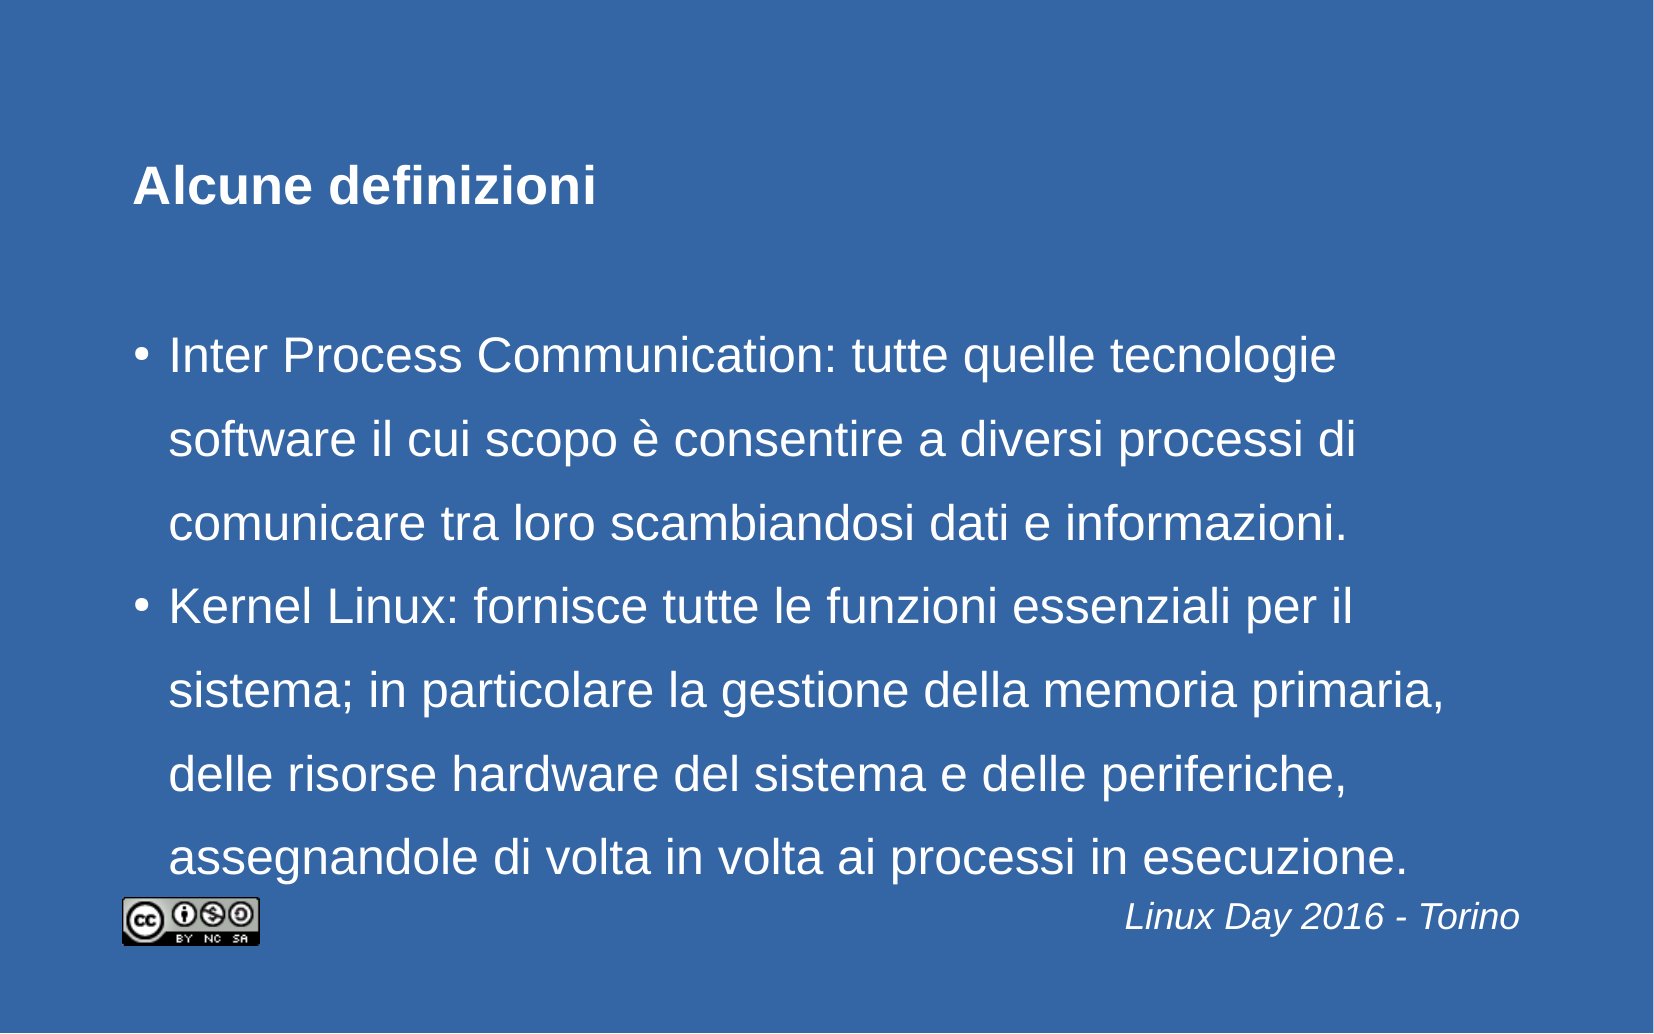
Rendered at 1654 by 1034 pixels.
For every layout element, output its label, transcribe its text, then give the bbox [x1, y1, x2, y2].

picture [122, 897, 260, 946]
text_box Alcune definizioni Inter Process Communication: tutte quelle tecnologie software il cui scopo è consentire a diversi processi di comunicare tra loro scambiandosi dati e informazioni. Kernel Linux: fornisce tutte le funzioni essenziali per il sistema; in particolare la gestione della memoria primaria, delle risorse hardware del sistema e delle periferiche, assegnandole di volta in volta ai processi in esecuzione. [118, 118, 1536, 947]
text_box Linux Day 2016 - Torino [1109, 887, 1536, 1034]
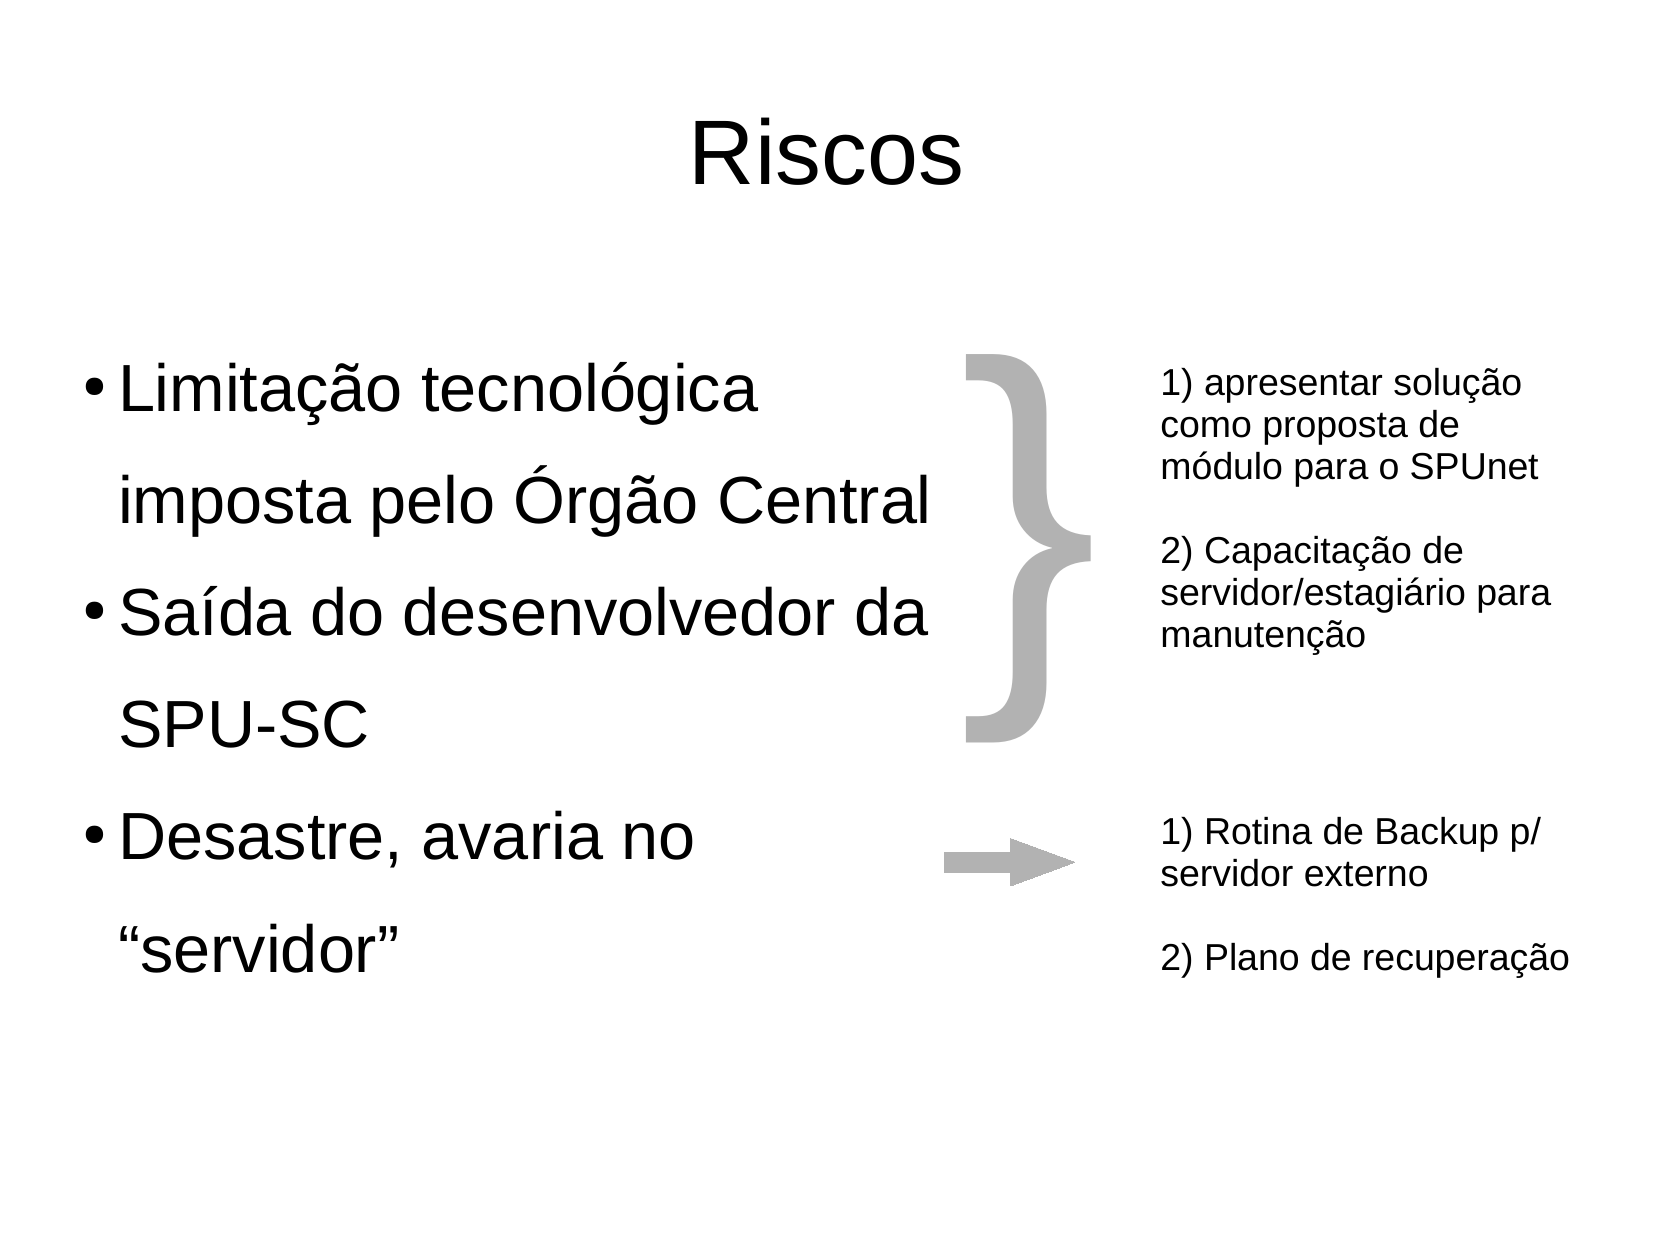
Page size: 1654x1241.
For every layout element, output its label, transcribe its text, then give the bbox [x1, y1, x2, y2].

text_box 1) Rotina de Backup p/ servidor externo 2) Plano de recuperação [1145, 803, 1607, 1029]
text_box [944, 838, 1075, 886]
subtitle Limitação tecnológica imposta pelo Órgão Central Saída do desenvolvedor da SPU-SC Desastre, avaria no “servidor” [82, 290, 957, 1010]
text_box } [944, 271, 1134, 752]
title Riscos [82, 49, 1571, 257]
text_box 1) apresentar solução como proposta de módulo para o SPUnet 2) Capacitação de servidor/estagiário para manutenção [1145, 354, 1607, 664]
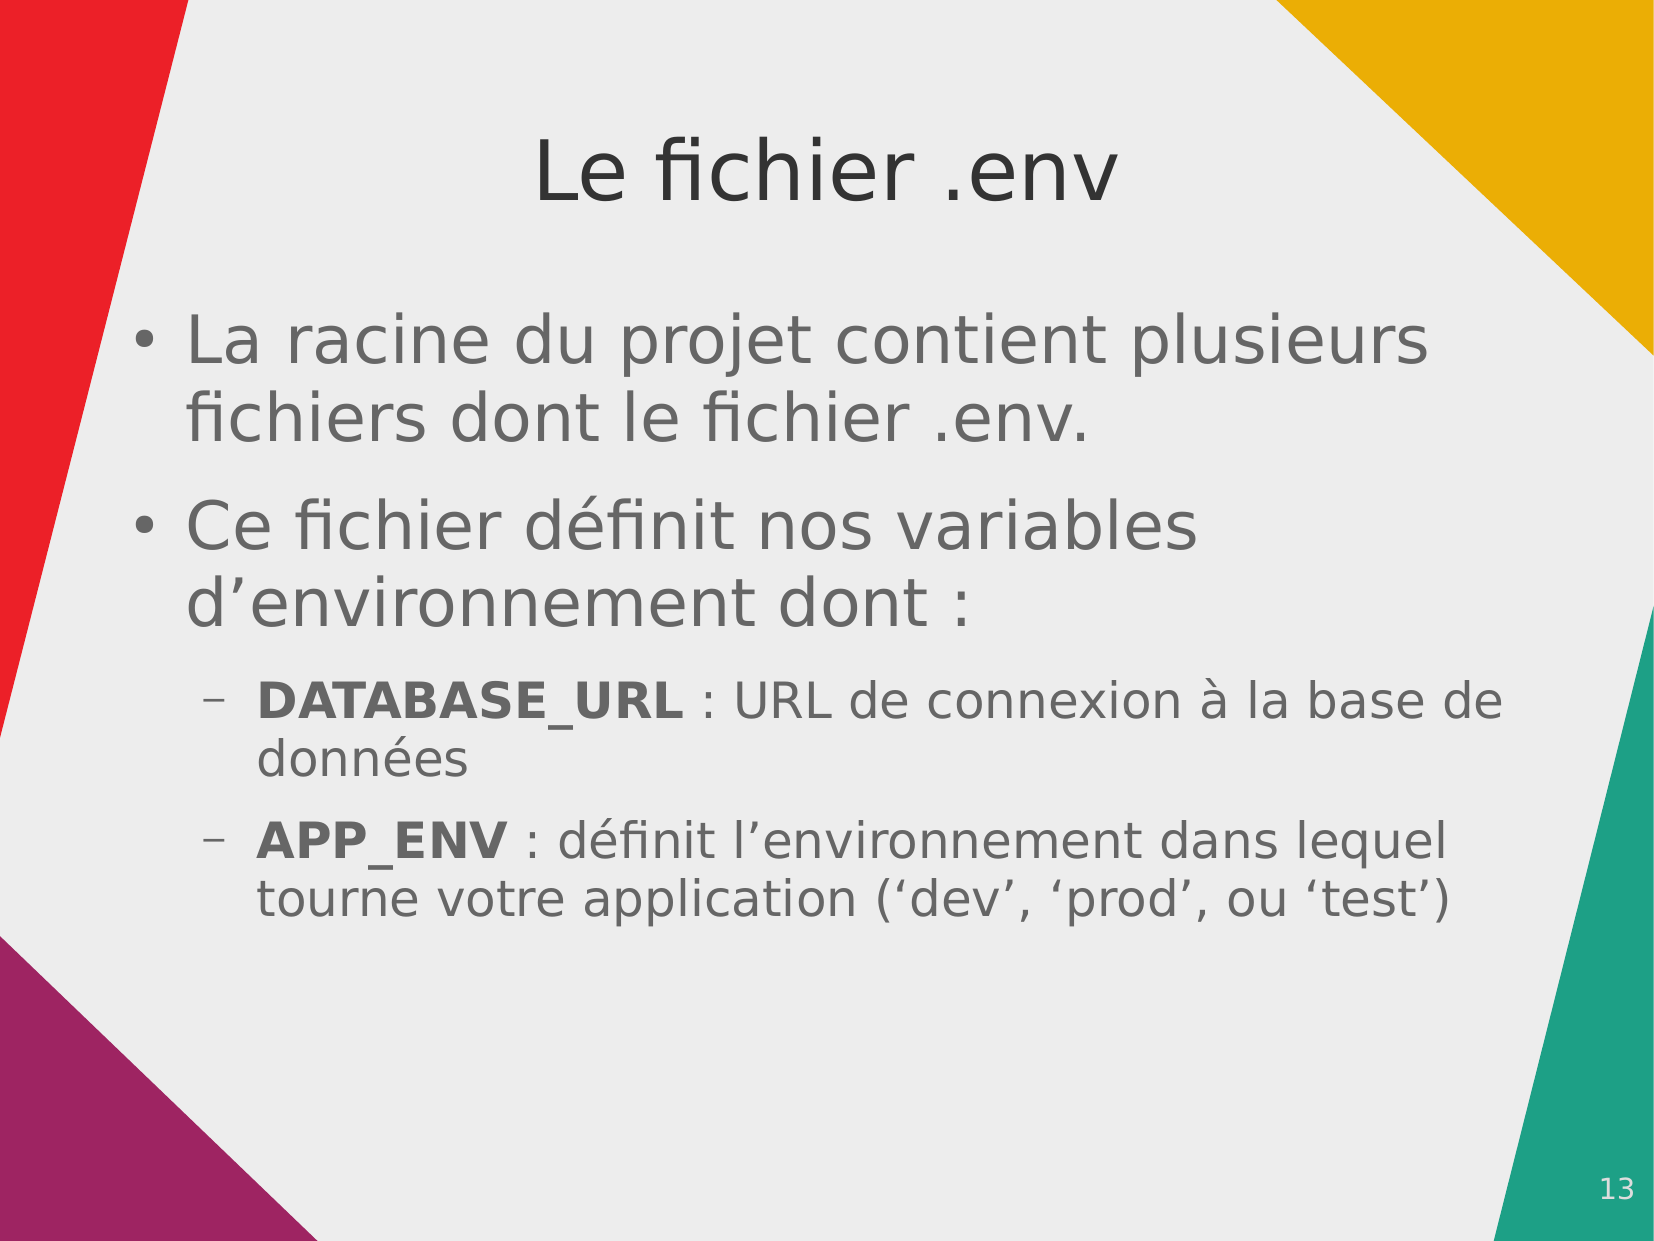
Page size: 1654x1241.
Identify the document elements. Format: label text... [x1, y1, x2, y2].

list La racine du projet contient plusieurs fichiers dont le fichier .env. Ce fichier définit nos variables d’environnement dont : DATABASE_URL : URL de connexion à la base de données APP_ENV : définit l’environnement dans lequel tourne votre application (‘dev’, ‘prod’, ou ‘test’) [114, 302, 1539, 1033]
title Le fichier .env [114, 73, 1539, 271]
____
Render the lines of all three items above as a single numbered list, skipping blank lines, and leave the pictures out of your answer.

1. Rendered at 1654 by 1034 pixels.
2. For every layout element, output its label, transcribe its text, then give the bbox [x1, y1, x2, y2].
3. picture [122, 897, 260, 946]
4. text_box Alcune definizioni Inter Process Communication: tutte quelle tecnologie software il cui scopo è consentire a diversi processi di comunicare tra loro scambiandosi dati e informazioni. Kernel Linux: fornisce tutte le funzioni essenziali per il sistema; in particolare la gestione della memoria primaria, delle risorse hardware del sistema e delle periferiche, assegnandole di volta in volta ai processi in esecuzione. [118, 118, 1536, 947]
5. text_box Linux Day 2016 - Torino [1109, 887, 1536, 1034]
6. Page size: 1654x1241.
7. For every layout element, output its label, transcribe its text, then give the bbox [x1, y1, x2, y2].
8. text_box 1) Rotina de Backup p/ servidor externo 2) Plano de recuperação [1145, 803, 1607, 1029]
9. text_box [944, 838, 1075, 886]
10. subtitle Limitação tecnológica imposta pelo Órgão Central Saída do desenvolvedor da SPU-SC Desastre, avaria no “servidor” [82, 290, 957, 1010]
11. text_box } [944, 271, 1134, 752]
12. title Riscos [82, 49, 1571, 257]
13. text_box 1) apresentar solução como proposta de módulo para o SPUnet 2) Capacitação de servidor/estagiário para manutenção [1145, 354, 1607, 664]
14. Page size: 1654x1241.
15. Identify the document elements. Format: label text... [x1, y1, x2, y2].
16. list La racine du projet contient plusieurs fichiers dont le fichier .env. Ce fichier définit nos variables d’environnement dont : DATABASE_URL : URL de connexion à la base de données APP_ENV : définit l’environnement dans lequel tourne votre application (‘dev’, ‘prod’, ou ‘test’) [114, 302, 1539, 1033]
17. title Le fichier .env [114, 73, 1539, 271]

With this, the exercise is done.